I have Visa and Mastercard credit and debit cards but prefer cash, if I've got it. I carry various amounts, depending on what I'm doing. We recently attended a Hallowe'en party, so the day before went out with £1,500 to buy some stuff. Yesterday we went to London with the kids and I only took £300.
Cheques seem to be disappearing, while I struggle establishing a mental picture of my financial state with cards. At least with cash I can go out with a chunk of notes and control myself when it starts dwindling. It may sound simplistic but that approach works for me.

HOW DO YOU TIP?

Ten to 12pc if people are friendly and helpful. But if they're surly little people, I won't give them anything.

DO YOU BANK ONLINE?

Yes, with HSBC. I banked with Barclays for years but moved after a diabolical problem during the first day of a Florida holiday last year. I was with my wife and children and had just got our shopping for the week when my card was declined. I rang Barclays from the US and was asked the most stupid security question concerning what I'd bought several months earlier – how could I remember that?
Having failed the security check, the bank wouldn't help and the guy hung up when I started shouting. I had a fortune tied up with them at that point so switched to HSBC when I got home.
I love online banking and I check my accounts constantly. Going to a branch can be embarrassing sometimes, especially if you're at the counter with a long queue behind you and suddenly find you haven't got the right ID or have filled a form in wrong.

HOW DO YOU FEEL ABOUT PENSIONS?

I don't rate them, especially after the recent bad press about returns.
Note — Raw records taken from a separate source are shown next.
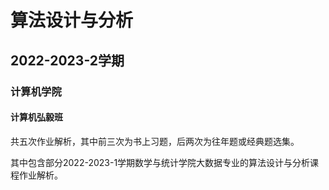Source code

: # 算法设计与分析 
## 2022-2023-2学期
### 计算机学院
#### 计算机弘毅班

共五次作业解析，其中前三次为书上习题，后两次为往年题或经典题选集。

其中包含部分2022-2023-1学期数学与统计学院大数据专业的算法设计与分析课程作业解析。
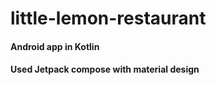 # little-lemon-restaurant
#### Android app in Kotlin
#### Used Jetpack compose with material design
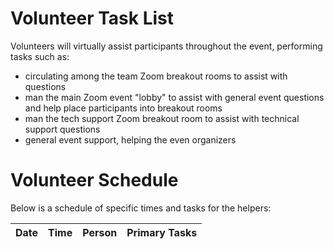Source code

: # Volunteer Task List

Volunteers will virtually assist participants throughout the event, performing tasks such as:

* circulating among the team Zoom breakout rooms to assist with questions
* man the main Zoom event "lobby" to assist with general event questions and help place participants into breakout rooms
* man the tech support Zoom breakout room to assist with technical support questions
* general event support, helping the even organizers


# Volunteer Schedule

Below is a schedule of specific times and tasks for the helpers:

Date       | Time                | Person              | Primary Tasks |
| :--        | :--                 | :--                 | :-- |


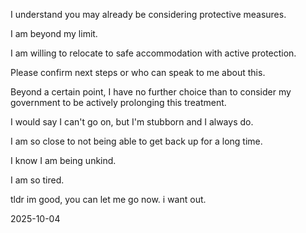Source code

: I understand you may already be considering protective measures. 

I am beyond my limit. 

I am willing to relocate to safe accommodation with active protection. 

Please confirm next steps or who can speak to me about this.  

Beyond a certain point, I have no further choice than to consider my government to be actively prolonging this treatment.  

I would say I can't go on, but I'm stubborn and I always do.  

I am so close to not being able to get back up for a long time.  

I know I am being unkind.  

I am so tired.  

tldr im good, you can let me go now. i want out.

2025-10-04
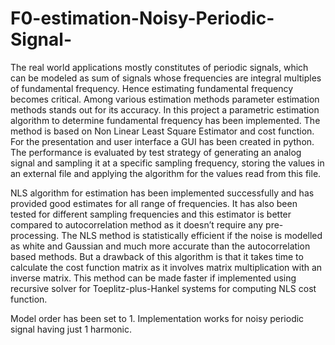 # F0-estimation-Noisy-Periodic-Signal-

The real world applications mostly constitutes of periodic signals, which can be modeled as sum of signals whose frequencies are integral multiples of fundamental frequency. Hence estimating fundamental frequency becomes critical.
Among various estimation methods parameter estimation methods stands out for its accuracy. In this project a parametric estimation algorithm to determine fundamental frequency has been implemented.
The method is based on Non Linear Least Square Estimator and cost function. For the presentation and user interface a GUI has been created in python. The performance is evaluated by test strategy of generating an analog signal and sampling it at a specific sampling frequency, storing the values in an external file and applying the algorithm for the values read from this file.

NLS algorithm for estimation has been implemented successfully and has provided good estimates for all range of frequencies. It has also been tested for different sampling frequencies and this estimator is better compared to autocorrelation method as it doesn’t require any pre-processing. The NLS method is statistically efficient if the noise is modelled as white and Gaussian and much more accurate than the autocorrelation based methods. But a drawback of this algorithm is that it takes time to calculate the cost function matrix as it involves matrix multiplication with an inverse matrix. This method can be made faster if implemented using recursive solver for Toeplitz-plus-Hankel systems for computing NLS cost function.

Model order has been set to 1.
Implementation works for noisy periodic signal having just 1 harmonic.
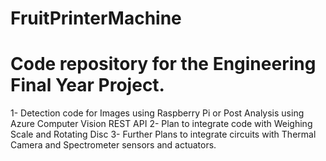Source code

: # FruitPrinterMachine
# Code repository for the Engineering Final Year Project. 
1- Detection code for Images using Raspberry Pi or Post Analysis using Azure Computer Vision REST API
2- Plan to integrate code with Weighing Scale and Rotating Disc
3- Further Plans to integrate circuits with Thermal Camera and Spectrometer sensors and actuators.
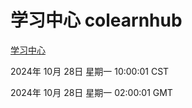 # 学习中心 colearnhub
[学习中心](http://219.139.197.74:56308/colearnhub/)

2024年 10月 28日 星期一 10:00:01 CST

2024年 10月 28日 星期一 02:00:01 GMT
My dad was always keen that I paid into a scheme but I never saw the point.
When I took over the running of my company, I inherited a number of things my dad had set up for me. I didn't get involved at that point so don't really know what they are, so I'm talking to a financial adviser at HSBC to establish exactly what I've got. Whatever it is, we're probably talking peanuts.

HOW DO YOU INVEST?

I don't, I'm afraid to say. This is what I'm discussing with the friendly man at HSBC. Most of my money is in various bank accounts rather than investment products.

HAVE YOU EVER INVESTED IN SHARES?

No, I don't do anything like that – I don't even have Isas. I know it sounds silly but none of these forms of investment seems worth the hassle because you get so little out of them.
If you know what you're doing, perhaps some are worthwhile, but to make money on shares you need to be clued up and prepared to gamble.
For someone like me, who is ignorant about financial products, investing in shares would probably result in picking something so safe that I'd probably only earn a penny on a grand or something ridiculous.

YOU ENJOYED SEVEN TOP-10 UK HITS. WHAT WAS THE MOST SUCCESSFUL?

At the time, Are Friends Electric? did better than Cars but the latter has lasted the longest. It's been used in adverts, films and been covered many times. Barely a week passes without receiving a request for a new cover version or for the song to be used in a film or advert.

DO YOU HAVE A FINANCIAL ADVISER?

Only the guy from HSBC who is helping me sort out life insurance and my general financial situation. As yet, we haven't discussed anything in terms of new investments.
Regrettably, I never had a forward-thinking head on my shoulders and was so childish when I was younger. While I was earning lots, I never thought about which financial product to pick, it was what Ferrari to buy! I've owned several cars, including a Corvette, but having children I now drive a grey seven-seater Jeep Commander.

DOES MONEY MAKE YOU HAPPY?

Yes, it makes a real difference. OK, if you've got a terrible illness or your wife has left you, all the money in the world won't make a difference. But if things are ticking along quite nicely, life is better if you have money.

WHAT DO YOU HATE ABOUT DEALING WITH MONEY?

I find tax demoralising. As my money comes in, I have to put aside a significant chunk and pretend it's not there. That's always depressing.

HAS THE RECESSION AFFECTED YOU?

Not on an everyday basis because my company can still afford to pay me the same as it did one or two years ago. But from a business point of view, it's harder selling concert tickets as people tighten their belts. If it continues like this, I'll have to think about my concerts and perhaps reining in the production somewhat.